For now however we are working with industrial design house and Amiga enthusiasts Naya Design, to introduce a range of AmigaOne case 'mods' which are relatively modestly priced in themselves, but which will turn a decent off-the-shelf PC ATX or ITX case into a distinctively Amiga product. Watch this space!

14) Chunder: The A1 (and microA1) have been touted as being solutions for the embedded market - especially the microA1, I'd expect. Would you anticipate such solutions running AmigaOS, or Linux?

Alan:
Either, which ever is most cost effective for the application. See 2 & 5 above.

15) Vidar: How is Eyetech's policy for replacement of write protected BIOS chips which cannot be updated without proper equipment? Would it be possible with some kind of swap arrangement in order to minimize downtime for direct customers? i.e. Eyetech provide new chip, customer then return the protected one?

Alan:
We have tried the 'send out the new chip and wait for the old chip to be sent back' approach. In most cases we are still waiting - I guess its just human nature to make the return low priority when the original problem has gone away.

Most dealers now have ROM reflashing/unprotecting facilities, and will make a small charge for this service. But remember that the original A1 specs said that the ROM would be non reflashable (in fact an PROM). Making them reflashable was a later change after different anti-piracy mechanisms were built into the A1 boards.

16) Swoop: With the Aone lite being announced for 1st Qtr 2004, what are the chances of an Aone Laptop??

Alan:
Give me an order (and a 50% advanced payment) for 100000 units and you can have one (or any number up to 100000) by next March. More realistically this is only a product that will be considered when the A1+ OS4 is well established in the broader marketplace.

17) Kay: In the last Total Amiga there was some information about the dual 1.3GHz CPU module being planned, and I must admit that it sounded a bit too expensive for me. How about making a cheaper module with a single 1.3GHz processor?

Alan:
The single module is trivial to do - we already have 1.1GHz 7447 modules and in fact one was seen on the MicroA1 at the OASE show in Graz this month. But we would still need around 400 advanced orders to make it worthwhile at this point in time.

18) Bodie_CI5: What results do you think could be yielded from the trip to China you recently embarked upon? Do you think that you will be able to make any further inroads in the greater South/South East Asia Region?

Alan:
The conference delegates were expecting to hear exclusively about Linux, but I hopefully presented OS4 as a very cost effective alternative in specific application areas. There was a lot of interest in seeing it working as a 'proper' GUI-based OS with a mature selection of applications, and not just as another limited functionality embedded OS. I can honestly say that the overall potential is enormous, but what the exact target markets are and how we intend to sell them is not for a public forum, sorry.

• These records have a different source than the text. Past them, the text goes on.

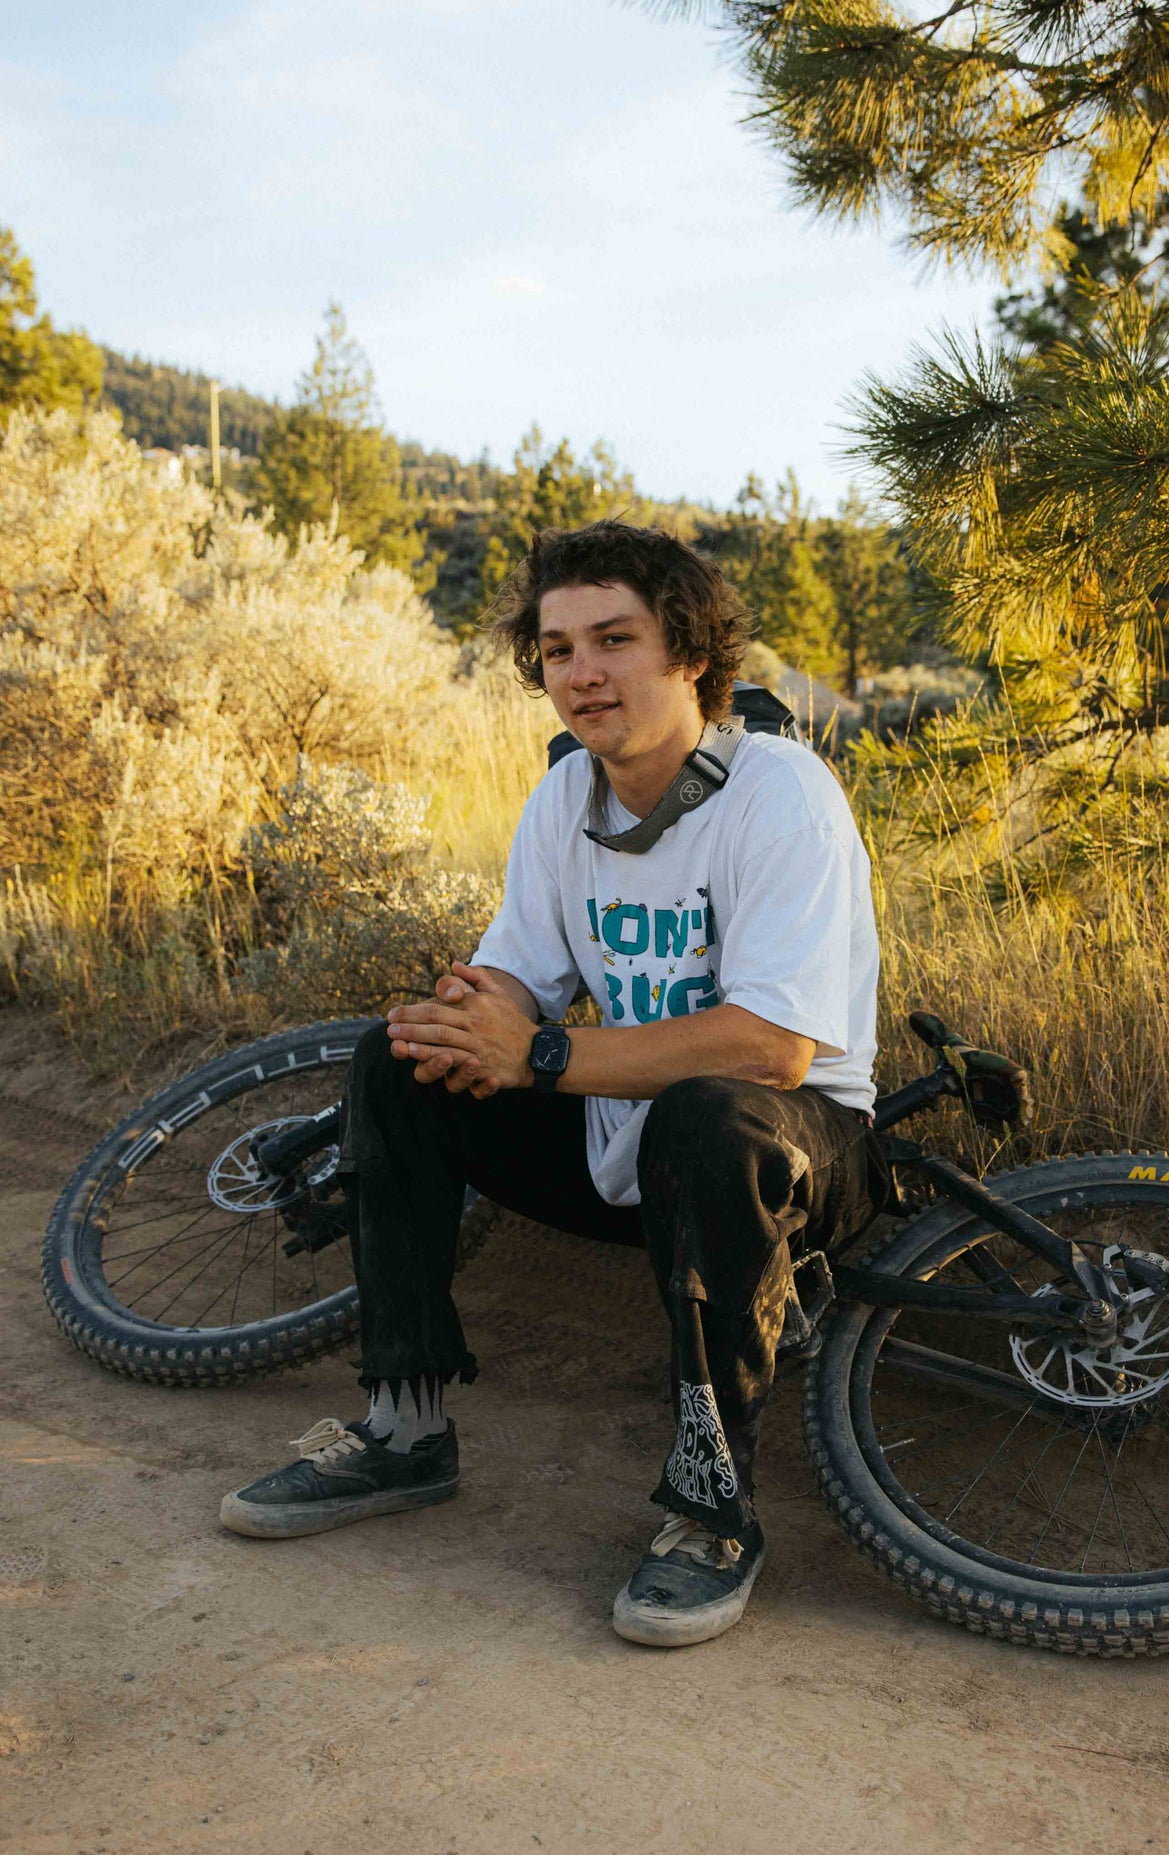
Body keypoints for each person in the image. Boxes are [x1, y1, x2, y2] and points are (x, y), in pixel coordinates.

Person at [219, 520, 886, 1647]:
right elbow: (520, 982)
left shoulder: (780, 793)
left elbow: (775, 1048)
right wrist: (473, 1012)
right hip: (627, 1138)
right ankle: (405, 1429)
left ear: (689, 651)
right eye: (557, 647)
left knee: (707, 1110)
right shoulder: (564, 802)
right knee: (400, 1062)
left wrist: (538, 1053)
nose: (580, 672)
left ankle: (713, 1512)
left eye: (614, 639)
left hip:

On my next visit I intend to make further inroads into SE Asia by the usual methods of public transport, hire cars and possibly the odd rickshaw.

19) Toaks: I would really like to know at which price you have this product aimed at (amigaone lite/amigaone micro)?

Alan:
Prices will be announced when the products are ready to go into production.

20) Eric_Z: I am wondering, what is the status of the Micro ATX A1 (not MicroA1)?

Alan:
The Micro ATX board is scheduled to come out later next year, after sales of the MicroA1 and A1XE achieve sufficient volume.

Hope this helps.

Thank you all for your ongoing support and patience.